- [GOAL OF THE EXERCISE] Each line in the entries below that holds the word "page" belongs in the answer.

_ _ _ _ _

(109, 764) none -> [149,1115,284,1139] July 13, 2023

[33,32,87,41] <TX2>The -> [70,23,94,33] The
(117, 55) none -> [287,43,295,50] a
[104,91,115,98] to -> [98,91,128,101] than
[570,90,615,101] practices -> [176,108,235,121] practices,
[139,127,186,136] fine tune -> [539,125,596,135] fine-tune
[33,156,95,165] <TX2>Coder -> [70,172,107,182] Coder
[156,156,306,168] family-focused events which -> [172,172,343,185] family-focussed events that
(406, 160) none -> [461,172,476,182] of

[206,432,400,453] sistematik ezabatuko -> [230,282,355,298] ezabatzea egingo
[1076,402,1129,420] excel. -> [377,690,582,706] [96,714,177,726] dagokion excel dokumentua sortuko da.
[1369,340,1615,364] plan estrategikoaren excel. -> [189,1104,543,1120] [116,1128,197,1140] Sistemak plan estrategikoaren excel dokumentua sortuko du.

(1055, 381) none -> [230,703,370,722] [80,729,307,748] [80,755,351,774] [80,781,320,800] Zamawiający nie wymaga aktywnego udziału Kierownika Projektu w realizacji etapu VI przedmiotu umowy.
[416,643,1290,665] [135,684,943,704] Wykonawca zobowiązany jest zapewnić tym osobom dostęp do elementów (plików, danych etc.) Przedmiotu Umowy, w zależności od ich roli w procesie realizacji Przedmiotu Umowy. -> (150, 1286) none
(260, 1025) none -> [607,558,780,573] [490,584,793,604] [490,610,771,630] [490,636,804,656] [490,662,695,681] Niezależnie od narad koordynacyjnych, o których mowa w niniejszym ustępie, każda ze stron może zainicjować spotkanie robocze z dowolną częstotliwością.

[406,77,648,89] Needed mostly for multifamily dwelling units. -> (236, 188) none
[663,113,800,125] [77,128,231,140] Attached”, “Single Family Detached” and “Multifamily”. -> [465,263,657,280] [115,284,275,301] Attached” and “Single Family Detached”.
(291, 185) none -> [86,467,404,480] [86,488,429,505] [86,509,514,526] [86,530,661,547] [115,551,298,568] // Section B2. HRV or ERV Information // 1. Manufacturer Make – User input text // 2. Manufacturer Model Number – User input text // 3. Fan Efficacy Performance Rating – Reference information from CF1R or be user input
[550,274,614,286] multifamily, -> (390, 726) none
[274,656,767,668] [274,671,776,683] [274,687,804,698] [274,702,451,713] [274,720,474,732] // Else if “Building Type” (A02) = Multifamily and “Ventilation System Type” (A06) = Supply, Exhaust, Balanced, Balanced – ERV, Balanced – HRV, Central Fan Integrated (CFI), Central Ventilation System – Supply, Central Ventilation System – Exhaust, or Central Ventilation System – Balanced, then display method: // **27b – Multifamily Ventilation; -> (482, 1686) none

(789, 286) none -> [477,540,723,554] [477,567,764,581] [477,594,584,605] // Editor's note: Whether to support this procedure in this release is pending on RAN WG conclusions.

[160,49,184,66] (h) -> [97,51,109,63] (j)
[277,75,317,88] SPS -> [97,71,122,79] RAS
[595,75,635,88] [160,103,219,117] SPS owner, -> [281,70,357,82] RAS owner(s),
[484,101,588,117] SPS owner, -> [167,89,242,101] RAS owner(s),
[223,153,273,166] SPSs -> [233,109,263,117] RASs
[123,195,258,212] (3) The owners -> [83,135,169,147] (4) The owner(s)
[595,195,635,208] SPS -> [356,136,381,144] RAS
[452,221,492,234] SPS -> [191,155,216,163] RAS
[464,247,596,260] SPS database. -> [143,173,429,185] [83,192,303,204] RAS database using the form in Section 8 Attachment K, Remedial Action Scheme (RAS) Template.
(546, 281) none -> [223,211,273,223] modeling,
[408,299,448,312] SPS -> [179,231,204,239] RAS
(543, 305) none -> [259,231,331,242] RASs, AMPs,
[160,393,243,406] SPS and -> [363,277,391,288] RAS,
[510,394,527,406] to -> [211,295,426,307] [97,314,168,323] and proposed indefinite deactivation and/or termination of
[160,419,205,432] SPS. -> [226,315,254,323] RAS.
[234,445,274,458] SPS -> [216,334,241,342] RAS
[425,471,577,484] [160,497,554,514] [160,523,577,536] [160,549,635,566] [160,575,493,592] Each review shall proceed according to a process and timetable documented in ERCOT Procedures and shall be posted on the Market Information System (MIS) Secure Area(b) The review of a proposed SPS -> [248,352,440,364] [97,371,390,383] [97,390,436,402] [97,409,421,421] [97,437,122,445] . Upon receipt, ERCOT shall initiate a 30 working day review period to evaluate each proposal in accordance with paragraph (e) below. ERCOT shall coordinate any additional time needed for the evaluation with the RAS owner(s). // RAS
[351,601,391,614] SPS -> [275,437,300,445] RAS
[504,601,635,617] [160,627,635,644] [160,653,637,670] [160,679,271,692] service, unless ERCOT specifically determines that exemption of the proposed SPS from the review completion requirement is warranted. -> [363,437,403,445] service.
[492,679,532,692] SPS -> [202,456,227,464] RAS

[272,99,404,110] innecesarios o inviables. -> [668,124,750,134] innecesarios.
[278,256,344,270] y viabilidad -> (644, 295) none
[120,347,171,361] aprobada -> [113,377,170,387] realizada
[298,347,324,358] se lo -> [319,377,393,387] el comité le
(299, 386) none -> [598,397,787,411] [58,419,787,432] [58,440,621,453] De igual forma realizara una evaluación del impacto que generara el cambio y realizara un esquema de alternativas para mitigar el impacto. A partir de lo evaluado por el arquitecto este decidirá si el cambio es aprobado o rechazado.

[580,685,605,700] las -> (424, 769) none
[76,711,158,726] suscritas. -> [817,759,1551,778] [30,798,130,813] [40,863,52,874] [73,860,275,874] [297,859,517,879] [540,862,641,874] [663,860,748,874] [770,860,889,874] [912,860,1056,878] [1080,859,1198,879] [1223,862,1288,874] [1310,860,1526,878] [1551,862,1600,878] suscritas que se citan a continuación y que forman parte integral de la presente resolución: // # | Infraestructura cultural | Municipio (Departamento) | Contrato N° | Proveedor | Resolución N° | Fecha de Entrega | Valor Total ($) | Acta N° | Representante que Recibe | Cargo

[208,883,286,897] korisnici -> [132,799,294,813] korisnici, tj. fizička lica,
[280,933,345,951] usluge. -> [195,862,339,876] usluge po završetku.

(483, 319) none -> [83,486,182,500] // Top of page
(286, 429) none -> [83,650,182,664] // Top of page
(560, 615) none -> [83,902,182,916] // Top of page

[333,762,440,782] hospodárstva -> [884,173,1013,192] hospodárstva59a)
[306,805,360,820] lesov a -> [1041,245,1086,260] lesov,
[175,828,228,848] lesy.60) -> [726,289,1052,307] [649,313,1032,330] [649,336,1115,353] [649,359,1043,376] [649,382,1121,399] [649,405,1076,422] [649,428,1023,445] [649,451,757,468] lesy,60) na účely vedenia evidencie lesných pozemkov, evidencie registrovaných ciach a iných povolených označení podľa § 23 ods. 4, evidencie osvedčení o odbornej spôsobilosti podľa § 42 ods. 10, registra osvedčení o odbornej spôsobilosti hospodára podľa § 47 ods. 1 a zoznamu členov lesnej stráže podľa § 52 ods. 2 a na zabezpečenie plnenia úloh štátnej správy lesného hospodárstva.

_ _ _ _ _

- [SOLUTION FOR THIS PROBLEM]
(483, 319) none -> [83,486,182,500] // Top of page
(286, 429) none -> [83,650,182,664] // Top of page
(560, 615) none -> [83,902,182,916] // Top of page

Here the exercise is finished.